Feature set used | No. of | No. of misclassified |
---|---|---|
misclassified | patients | |
patients | (Mahalanbois | |
(Euclidean distance) | distance | |
CTM(r) | 2 | 2 |
{CTM(r), D(r)} | 1 | 0 |
{CTM(r), D(r) | 0 | 0 |
CCTM1(r), CCTM2(r) | ||
CCTM3(r), CCTM4(r)} | ||
SDRR | 1 | 1 |
The results of Table 2 showthat the k-NN classification system using features of the SODP obtained from RR intervals has performed very well, with 100% success rate, when the six feature set is used. In this case, the result is the same for both Euclidean and Mahalanbois distance measures. For the two feature set, the performance is better if the Mahalanbois distance measure is used. The Mahalanbois distance, unlike the Euclidean distance which depends only on the distance between two vectors, takes into account the correlation of the other vectors present. It is a statistical distance, and requires the covariance matrix of the vectors present. One would therefore expect that this classification system using this will be better than the Euclidean distance. This is seen here for the two feature set of the SODP. In fact a simpler two feature set of {CTM(r), D(r)} gives zero misclassification using the Mahalanbois distance. The performance using SDRR is also good, where only one subject is misclassified. If the performance of the classification system using SDRR is compared with the simple threshold used in Figure 4, it is clear that this statistical approach provides a far superior result, instead of a using a simple threshold. In Figure 4, thirteen subjects are misclassified, which reduces to one in the new scheme. The only subject misclassified belongs to class 1, which shows no symptoms from ordinary activities [19].
4. Conclusion
In this paper a classification scheme to separate N from CHF subjects is studied using the RR intervals obtained from the Holter monitor.

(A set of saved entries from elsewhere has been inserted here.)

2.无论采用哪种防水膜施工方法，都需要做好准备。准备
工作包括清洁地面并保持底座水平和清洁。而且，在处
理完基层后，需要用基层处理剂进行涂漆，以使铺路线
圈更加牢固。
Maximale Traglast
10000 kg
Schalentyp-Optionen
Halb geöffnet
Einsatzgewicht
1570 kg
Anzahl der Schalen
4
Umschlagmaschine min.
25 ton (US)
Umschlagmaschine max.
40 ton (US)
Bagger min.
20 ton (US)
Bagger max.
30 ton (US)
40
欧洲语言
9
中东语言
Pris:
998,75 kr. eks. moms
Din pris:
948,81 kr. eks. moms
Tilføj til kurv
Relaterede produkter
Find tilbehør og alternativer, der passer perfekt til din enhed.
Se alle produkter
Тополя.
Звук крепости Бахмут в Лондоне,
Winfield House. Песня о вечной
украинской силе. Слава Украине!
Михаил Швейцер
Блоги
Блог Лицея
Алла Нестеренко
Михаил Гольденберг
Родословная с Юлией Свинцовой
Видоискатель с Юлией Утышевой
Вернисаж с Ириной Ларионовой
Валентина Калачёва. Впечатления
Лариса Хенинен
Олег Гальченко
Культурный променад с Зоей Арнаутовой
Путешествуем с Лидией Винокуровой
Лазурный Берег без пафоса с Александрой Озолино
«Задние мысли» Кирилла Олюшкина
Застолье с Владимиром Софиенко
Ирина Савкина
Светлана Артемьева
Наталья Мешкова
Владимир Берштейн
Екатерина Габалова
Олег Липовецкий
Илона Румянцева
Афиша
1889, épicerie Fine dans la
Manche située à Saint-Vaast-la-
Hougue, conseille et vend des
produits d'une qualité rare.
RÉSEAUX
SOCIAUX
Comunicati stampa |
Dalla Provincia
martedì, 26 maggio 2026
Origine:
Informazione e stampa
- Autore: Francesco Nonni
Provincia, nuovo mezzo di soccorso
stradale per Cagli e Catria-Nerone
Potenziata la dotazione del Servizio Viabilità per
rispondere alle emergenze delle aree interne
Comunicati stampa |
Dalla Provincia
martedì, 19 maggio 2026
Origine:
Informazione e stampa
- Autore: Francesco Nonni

This is carried out using the features from a second-order difference plot obtained from the RR intervals. The RR interval data was preprocessed to remove trends and any ectopic beats present in the time series before second-order difference plots were drawn and several features extracted. Six features were obtained from the second-order difference plot. These features are central tendency measure, mean distance of the points within the circular radius r; and the four component central tendency measures. These features are then used as input into a k-nearest neighbor algorithm, with k = 1, for classification. The final classification result is obtained using a statistical procedure which involves running the classification algorithm many times with different feature sets of the same subject and different groupings of the features. This has the effect of reducing random errors. The study focused on determining whether a patient is healthy or has congestive heart failure from the Holter monitor RR interval data. For this study the Holter monitor data of 36 normal and 36 CHF patients was used. The result of this study showed a 100% classification rate using the features obtained from the second-order difference plot.
The study also showed that the standard deviation of RR intervals also performed well using this procedure, although it could not reach the 100% success rate achieved using the features from the second-order difference plot. However the success rate for classification was many fold higher compared to the simple procedure of using a threshold. The results of the classification procedure using both the SODP features and SDRR are encouraging and one would expect such consistent results with the use of larger training sets. The analysis outlined in this paper will be a valuable asset to the clinician, in addition to the clinical and history information of the subject, to provide a useful strategy in the detection congestive heart failure.